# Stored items
BEGIN
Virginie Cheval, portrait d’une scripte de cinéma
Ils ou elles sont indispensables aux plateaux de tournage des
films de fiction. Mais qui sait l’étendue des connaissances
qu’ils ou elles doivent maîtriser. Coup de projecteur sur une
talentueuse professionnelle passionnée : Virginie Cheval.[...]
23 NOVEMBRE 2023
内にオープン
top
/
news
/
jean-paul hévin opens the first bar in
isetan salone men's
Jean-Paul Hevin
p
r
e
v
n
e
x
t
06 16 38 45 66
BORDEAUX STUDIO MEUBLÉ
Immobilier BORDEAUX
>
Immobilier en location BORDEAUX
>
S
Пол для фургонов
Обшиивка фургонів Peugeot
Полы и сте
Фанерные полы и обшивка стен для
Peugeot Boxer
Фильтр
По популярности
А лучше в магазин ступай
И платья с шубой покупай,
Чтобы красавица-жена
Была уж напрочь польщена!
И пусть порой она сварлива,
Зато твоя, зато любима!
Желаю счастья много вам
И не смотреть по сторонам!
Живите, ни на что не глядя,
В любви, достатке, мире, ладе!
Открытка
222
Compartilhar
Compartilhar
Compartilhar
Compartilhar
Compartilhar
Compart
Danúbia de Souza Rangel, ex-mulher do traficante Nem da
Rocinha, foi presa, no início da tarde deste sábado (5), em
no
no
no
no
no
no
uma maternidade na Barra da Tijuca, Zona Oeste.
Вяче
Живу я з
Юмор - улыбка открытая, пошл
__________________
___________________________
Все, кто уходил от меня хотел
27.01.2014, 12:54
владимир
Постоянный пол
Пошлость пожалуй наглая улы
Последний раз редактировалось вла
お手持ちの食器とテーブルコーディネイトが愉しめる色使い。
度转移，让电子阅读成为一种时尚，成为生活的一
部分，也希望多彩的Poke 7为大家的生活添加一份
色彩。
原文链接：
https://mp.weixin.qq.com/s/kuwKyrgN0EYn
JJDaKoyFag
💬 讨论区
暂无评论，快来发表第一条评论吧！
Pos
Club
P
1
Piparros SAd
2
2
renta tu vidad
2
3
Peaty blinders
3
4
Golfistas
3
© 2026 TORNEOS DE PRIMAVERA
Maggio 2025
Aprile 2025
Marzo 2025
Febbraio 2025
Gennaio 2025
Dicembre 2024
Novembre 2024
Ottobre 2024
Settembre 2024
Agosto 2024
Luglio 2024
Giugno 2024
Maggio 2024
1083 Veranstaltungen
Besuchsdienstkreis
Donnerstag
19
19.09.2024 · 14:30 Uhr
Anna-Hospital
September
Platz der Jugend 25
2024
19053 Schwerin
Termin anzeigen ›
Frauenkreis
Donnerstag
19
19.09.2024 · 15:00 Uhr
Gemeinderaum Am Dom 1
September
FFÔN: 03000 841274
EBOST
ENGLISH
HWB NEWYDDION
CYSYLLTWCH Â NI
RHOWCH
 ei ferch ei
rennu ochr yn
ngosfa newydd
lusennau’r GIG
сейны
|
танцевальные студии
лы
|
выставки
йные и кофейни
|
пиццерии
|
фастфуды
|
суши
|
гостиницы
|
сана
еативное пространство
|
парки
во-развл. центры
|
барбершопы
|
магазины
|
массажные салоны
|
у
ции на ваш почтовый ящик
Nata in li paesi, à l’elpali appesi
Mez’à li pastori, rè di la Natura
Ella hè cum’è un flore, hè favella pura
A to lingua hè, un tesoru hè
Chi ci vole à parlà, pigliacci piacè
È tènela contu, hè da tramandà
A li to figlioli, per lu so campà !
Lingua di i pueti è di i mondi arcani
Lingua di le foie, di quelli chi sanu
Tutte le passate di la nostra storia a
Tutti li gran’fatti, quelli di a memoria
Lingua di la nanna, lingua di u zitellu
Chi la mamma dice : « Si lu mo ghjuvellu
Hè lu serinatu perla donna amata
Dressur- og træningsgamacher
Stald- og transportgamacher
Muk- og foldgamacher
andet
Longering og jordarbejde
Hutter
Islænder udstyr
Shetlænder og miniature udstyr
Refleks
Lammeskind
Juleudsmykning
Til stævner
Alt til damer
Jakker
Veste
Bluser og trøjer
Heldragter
END
Pick out all lines from the data above in which the word "udstyr" appears.

# RESULT OF THIS TASK
Islænder udstyr
Shetlænder og miniature udstyr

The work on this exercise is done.